It's the setup that I was referring to when I mentioned added complexity, which you confirm. There are several classic films formatted to 2.00:1. There are also several exceeding 2.40:1 that can be formatted with or without the top and bottom black bars with a zoom system. A recent one I acquired is the newly remastered 'The King And I." Anamorphic fans typically leave out the downsides and limitations of using an anamorphic lens when they discuss why they promote such a methodology. In my experience, formal training, and understanding, the primary benefit of an anamorphic lens/automated sled system has been the pre-programmed automation possible for system owners who want a one touch solution that they don't have to think about. In a DIY context, the new lens memory options save a lot of cash.


----------



## fschris (Oct 31, 2009)

bokeh said:


> Have you considered a Panasonic 8000? Anamorphic expense is really unnecessary IMO. I wanted 2.35 and went with the Panny because it's the most feasible and with the least complications. I just got the biggest 2.35 and am still able to get a 130" 16.9 image when I zoom in. Majority of movies are 2.35, and you will never enjoy a movie the same way on a 16.9 screen when you get used to the enveloping immersion of a 2.35.


im glad to hear a couple nods to not needing a lens to enjoy 2.35. I will check out a couple of those models I am not sold on anything yet.

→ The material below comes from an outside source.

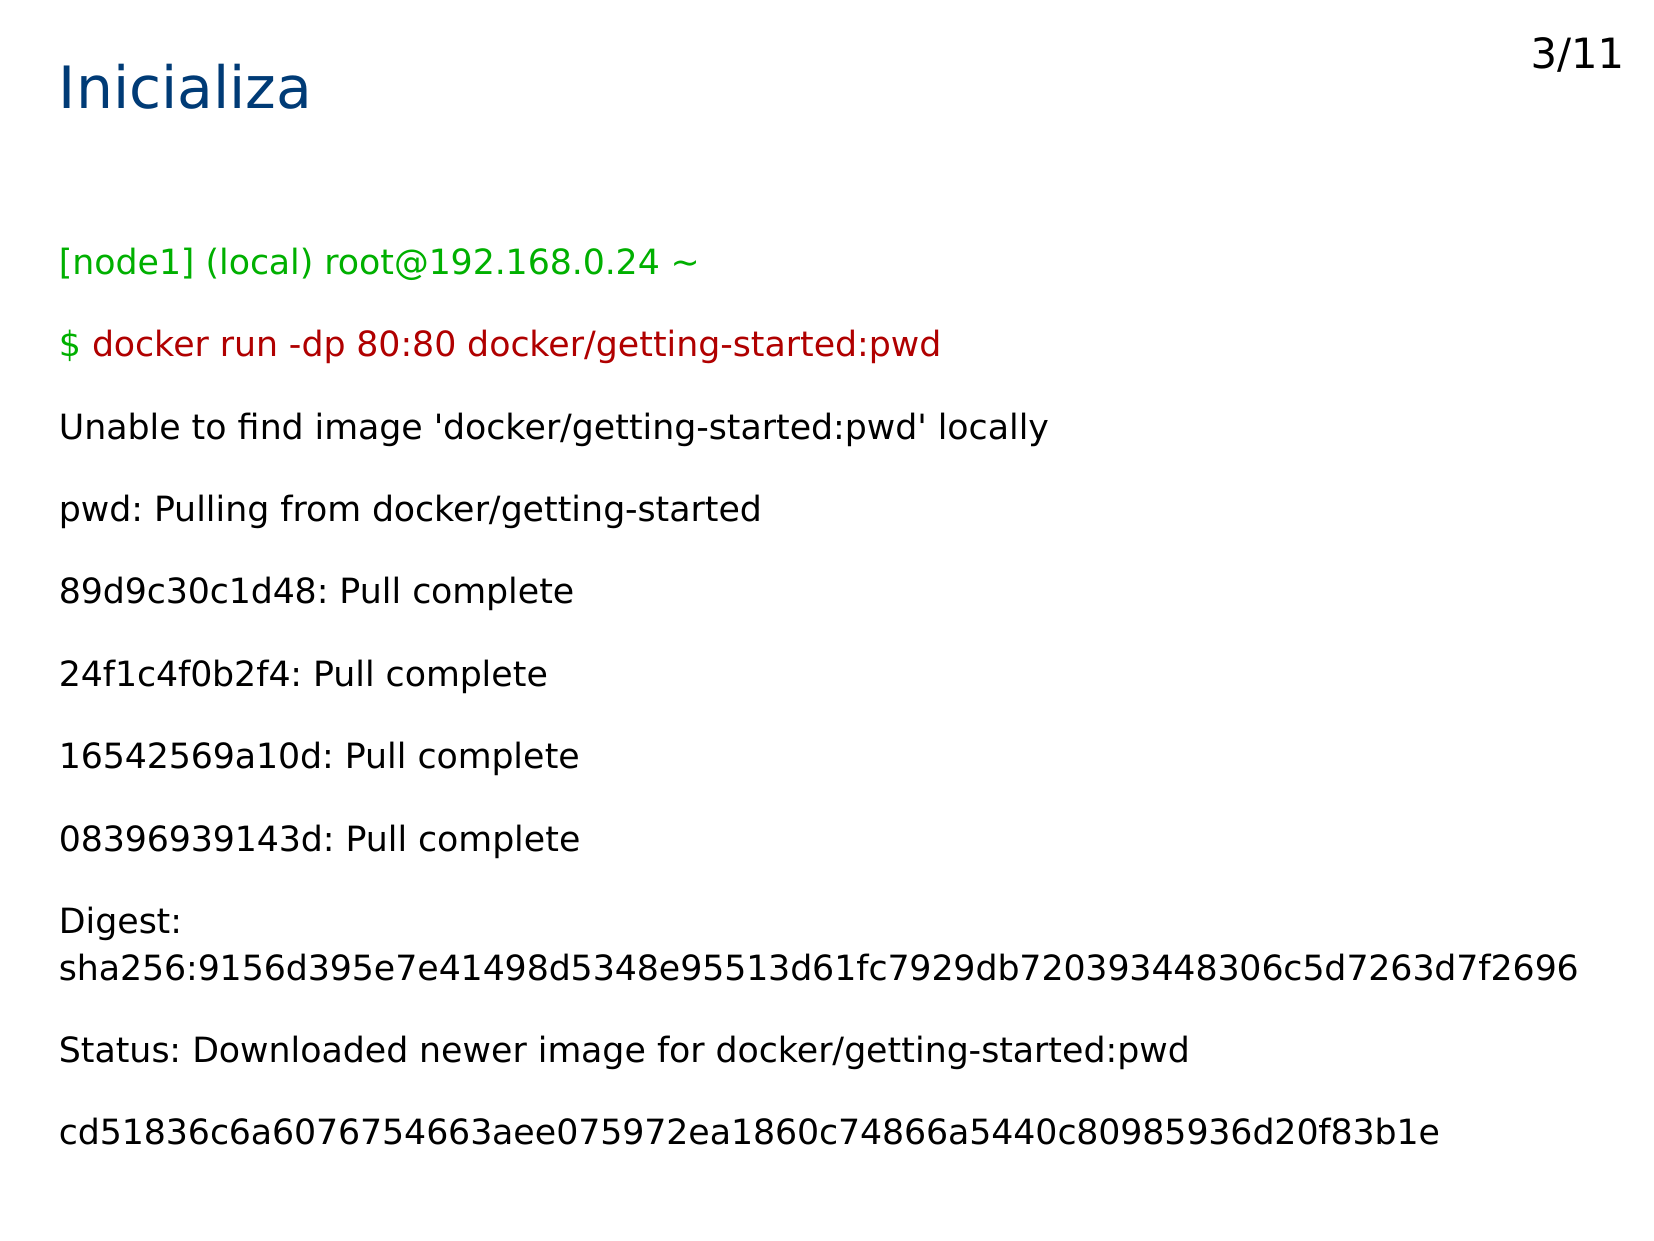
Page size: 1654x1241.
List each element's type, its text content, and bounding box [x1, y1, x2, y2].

title Inicializa [59, 29, 1506, 148]
list [node1] (local) root@192.168.0.24 ~ $ docker run -dp 80:80 docker/getting-started:pwd Unable to find image 'docker/getting-started:pwd' locally pwd: Pulling from docker/getting-started 89d9c30c1d48: Pull complete 24f1c4f0b2f4: Pull complete 16542569a10d: Pull complete 08396939143d: Pull complete Digest: sha256:9156d395e7e41498d5348e95513d61fc7929db720393448306c5d7263d7f2696 Status: Downloaded newer image for docker/getting-started:pwd cd51836c6a6076754663aee075972ea1860c74866a5440c80985936d20f83b1e [59, 236, 1595, 1211]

My PJ budget is btwn 2-3K. Maybe a little more but dont want to push it to hard. my room will have 9 foot ceilings... around 18 foot wide by 20 foot long.


----------



## tonyvdb (Sep 5, 2007)

Just a side note: It is also my understanding that when using an Anamorphic lens you loose about 40% of the image brightness so you need a projector that has a high brightness level and the ones in the 2-3k range are going to struggle with that.


----------



## bokeh (Nov 13, 2013)

fschris said:


> im glad to hear a couple nods to not needing a lens to enjoy 2.35. I will check out a couple of those models I am not sold on anything yet. My PJ budget is btwn 2-3K. Maybe a little more but dont want to push it to hard. my room will have 9 foot ceilings... around 18 foot wide by 20 foot long.


The Panasonic 8000 is only $1500 shipped now from BHvideo, an authorized and very reputable dealer....the 8000 used to sell for $2200-$2500. This model makes it easy to have a great PJ and 2.35. Best of all, the auto zoom feature is awesome when it detects ratio, it zooms in or out to the saved memory. You can also sace additional ratios as needed. You honestly won't find a better value for 2.35. This PJ has been going strong and unchanged for 3+ years for a reason.


----------



## showcattleguy (Jun 30, 2011)

tonyvdb said:


> Just a side note: It is also my understanding that when using an Anamorphic lens you loose about 40% of the image brightness so you need a projector that has a high brightness level and the ones in the 2-3k range are going to struggle with that.


False! 
While an anamorphic lens will create some light loss it is absolutely no where near 40%... more like 5%-8% depending on the design of the lens and how many elements it has. Plus you get the added benefit of using the entire imaging chip and the increased pixel density that comes with it. These items have a place that goes beyond the well off looking for a 1 touch solution. If its not in the budget I get that. Can you make do without one... absolutely. But please dont espouse these lenses as "no longer relevant" because they do serve a purpose, even for the diy community.


----------



## Alan Brown (Jun 7, 2006)

showcattleguy said:


> False!
> While an anamorphic lens will create some light loss it is absolutely no where near 40%... more like 5%-8% depending on the design of the lens and how many elements it has. Plus you get the added benefit of using the entire imaging chip and the increased pixel density that comes with it. These items have a place that goes beyond the well off looking for a 1 touch solution. If its not in the budget I get that. Can you make do without one... absolutely. But please dont espouse these lenses as "no longer relevant" because they do serve a purpose, even for the diy community.


Additional potential down sides to anamorphic systems seldom mentioned by proponents is the softening of the image that can be caused by the addition of added optics into the light path, along with the necessary digital scaling of the pixel mapping. Adding more optics will also slightly decrease black level and dynamic range due to light scatter within the anamorphic lens.


----------